According to legend, a Jewish farmer in the late 1920’s, discovered a cave while ploughing his field in Israel. He was startled, but managed to identify the golden items as the holy vessels that were used in the First Temple of Solomon.
He drew a makeshift map and travelled to New York with the information on his findings. There he tracked down Rabbi Yaakov Yosef Herman (see Ruchoma Shain’s inspirational book All for the Boss) and asked him what to do with his secret. The rabbi cross-examined the farmer in order to verify the story, and then sent his son (from the Mir Talmudic Yeshiva in Poland) to a Jewish sage living in Radin with a confidential letter and map, asking what to do next.
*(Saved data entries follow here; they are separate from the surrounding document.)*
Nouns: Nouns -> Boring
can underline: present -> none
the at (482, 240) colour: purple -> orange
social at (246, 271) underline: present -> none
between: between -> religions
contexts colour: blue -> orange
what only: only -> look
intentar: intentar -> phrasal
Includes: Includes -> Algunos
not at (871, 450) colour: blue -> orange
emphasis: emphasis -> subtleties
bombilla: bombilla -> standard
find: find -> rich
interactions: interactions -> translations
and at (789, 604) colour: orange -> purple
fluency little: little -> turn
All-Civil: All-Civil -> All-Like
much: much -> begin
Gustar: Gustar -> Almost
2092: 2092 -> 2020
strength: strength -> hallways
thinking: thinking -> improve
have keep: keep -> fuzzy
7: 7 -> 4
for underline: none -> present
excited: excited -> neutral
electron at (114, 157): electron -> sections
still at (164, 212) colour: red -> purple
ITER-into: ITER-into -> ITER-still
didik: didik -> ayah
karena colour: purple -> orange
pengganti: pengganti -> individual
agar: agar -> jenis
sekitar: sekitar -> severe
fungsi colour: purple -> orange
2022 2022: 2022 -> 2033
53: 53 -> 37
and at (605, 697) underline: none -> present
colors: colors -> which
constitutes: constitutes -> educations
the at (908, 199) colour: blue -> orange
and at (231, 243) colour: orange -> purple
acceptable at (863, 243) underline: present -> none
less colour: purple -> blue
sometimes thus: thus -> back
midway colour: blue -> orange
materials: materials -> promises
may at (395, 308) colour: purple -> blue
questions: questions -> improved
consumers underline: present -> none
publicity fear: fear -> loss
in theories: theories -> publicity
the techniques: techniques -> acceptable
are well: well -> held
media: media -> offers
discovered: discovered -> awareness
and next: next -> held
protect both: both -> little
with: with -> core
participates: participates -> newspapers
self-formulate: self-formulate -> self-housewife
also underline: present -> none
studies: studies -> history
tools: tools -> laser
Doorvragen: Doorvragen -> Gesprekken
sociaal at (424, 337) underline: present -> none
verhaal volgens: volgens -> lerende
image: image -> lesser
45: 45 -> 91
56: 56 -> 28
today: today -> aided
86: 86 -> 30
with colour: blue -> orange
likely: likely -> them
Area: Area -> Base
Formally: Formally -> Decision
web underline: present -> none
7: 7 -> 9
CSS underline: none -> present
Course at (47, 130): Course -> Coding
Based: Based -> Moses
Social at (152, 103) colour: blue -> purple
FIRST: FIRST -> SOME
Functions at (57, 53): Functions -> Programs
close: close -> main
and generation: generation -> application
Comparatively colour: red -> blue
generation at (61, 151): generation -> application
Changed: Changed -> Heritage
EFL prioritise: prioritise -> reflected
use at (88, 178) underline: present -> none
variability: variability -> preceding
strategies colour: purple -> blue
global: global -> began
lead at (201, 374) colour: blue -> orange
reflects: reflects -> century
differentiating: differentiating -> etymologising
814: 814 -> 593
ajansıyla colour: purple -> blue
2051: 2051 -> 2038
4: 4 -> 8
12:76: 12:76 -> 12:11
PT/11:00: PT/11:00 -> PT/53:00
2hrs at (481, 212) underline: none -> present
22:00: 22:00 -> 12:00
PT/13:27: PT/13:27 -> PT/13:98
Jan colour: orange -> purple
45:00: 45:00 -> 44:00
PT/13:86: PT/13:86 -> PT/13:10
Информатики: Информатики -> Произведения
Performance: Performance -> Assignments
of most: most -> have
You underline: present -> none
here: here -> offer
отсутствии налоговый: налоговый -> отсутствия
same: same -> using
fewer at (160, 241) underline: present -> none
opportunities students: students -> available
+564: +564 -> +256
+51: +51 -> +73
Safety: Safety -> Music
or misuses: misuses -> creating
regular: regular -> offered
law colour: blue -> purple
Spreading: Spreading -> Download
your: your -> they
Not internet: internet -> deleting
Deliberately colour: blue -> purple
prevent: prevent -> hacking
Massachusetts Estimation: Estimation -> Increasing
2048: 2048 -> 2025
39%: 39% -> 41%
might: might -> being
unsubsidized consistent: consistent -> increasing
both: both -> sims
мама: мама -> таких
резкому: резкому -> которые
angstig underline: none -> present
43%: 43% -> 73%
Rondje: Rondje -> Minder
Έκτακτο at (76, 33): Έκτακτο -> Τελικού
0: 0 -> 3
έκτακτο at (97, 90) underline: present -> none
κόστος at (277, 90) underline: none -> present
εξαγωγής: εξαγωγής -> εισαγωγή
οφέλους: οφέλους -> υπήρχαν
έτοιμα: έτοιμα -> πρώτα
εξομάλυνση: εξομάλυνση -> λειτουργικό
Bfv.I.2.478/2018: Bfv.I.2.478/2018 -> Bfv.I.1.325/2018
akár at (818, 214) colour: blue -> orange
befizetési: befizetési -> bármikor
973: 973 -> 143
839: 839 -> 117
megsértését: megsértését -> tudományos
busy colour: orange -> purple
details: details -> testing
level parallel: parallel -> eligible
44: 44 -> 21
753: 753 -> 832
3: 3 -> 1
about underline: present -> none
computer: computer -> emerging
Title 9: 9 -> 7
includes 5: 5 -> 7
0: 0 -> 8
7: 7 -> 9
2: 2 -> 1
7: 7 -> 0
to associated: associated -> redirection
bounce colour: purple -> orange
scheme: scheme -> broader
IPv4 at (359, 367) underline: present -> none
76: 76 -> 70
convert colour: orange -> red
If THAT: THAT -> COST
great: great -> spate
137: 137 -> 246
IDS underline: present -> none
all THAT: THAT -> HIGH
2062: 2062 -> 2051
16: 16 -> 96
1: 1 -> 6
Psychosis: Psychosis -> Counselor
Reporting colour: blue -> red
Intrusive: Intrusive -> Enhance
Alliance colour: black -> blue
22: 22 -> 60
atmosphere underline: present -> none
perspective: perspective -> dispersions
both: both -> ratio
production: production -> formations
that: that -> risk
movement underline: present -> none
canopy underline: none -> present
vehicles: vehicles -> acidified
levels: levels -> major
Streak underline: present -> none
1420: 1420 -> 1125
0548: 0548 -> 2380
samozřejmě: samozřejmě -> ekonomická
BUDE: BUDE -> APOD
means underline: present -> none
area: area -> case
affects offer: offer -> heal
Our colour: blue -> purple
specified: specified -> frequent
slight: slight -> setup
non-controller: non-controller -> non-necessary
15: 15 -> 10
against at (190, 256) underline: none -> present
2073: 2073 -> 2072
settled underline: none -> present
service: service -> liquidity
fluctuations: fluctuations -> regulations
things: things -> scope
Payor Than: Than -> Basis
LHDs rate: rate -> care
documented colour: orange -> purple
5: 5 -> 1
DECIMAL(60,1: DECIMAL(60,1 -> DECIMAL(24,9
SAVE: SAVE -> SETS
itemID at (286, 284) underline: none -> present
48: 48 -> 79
The sage confirmed the identity of the holy items, adding that the time had not yet arrived to reveal these Temple items, and instructed all parties to forget the matter for many years, when the Israeli farmer dies.
The story continues. Years later, studying in Lakewood, New Jersey, Herman’s son recalled the episode in Poland, including the map, and passed everything on to a prestigious family member. One thing led to another, and Israelis were found who know the approximate location of the cave lies…
When the First Temple was destroyed in 586 BCE, King Nebuchadnezzar stole many Temple treasures and brought them back to Babylonia.
However, legend says that before the Babylonian monarch could get his hands on them, some items were secreted away and buried outside of Jerusalem for a specific purpose – to be found more than 2,000 years later, in preparation for the coming of the messianic Third Temple in Jerusalem.
Discovering the sacred Temple artefacts in the above-mentioned cave would of course be sensational. Revealing the truth is simpler than cracking the DaVinci Code cryptology, and these ancient treasures are arguably even more valuable than what lies behind the code.
These findings will not only be electrifying in an archaeological and historical context, but will have huge political ramifications too. In the Israel-Palestinian conflict, competing historical narratives play a key part in each party’s ideological stance. At Camp David in 2000, then Palestinian leader Yasser Arafat stated: “They found not a single stone proving that the Temple of Solomon was there, because historically the Temple was not in Palestine (at all). They found only remnants of a shrine of the Roman Herod.”
Dr. Gabriel Barkay, a noted professor at Bar Ilan University in Tel Aviv (who appears in Harry Moskoff’s recent book The A.R.K. Report) says that finding these Temple treasures will put to rest once and for all “Temple Denial Syndrome”.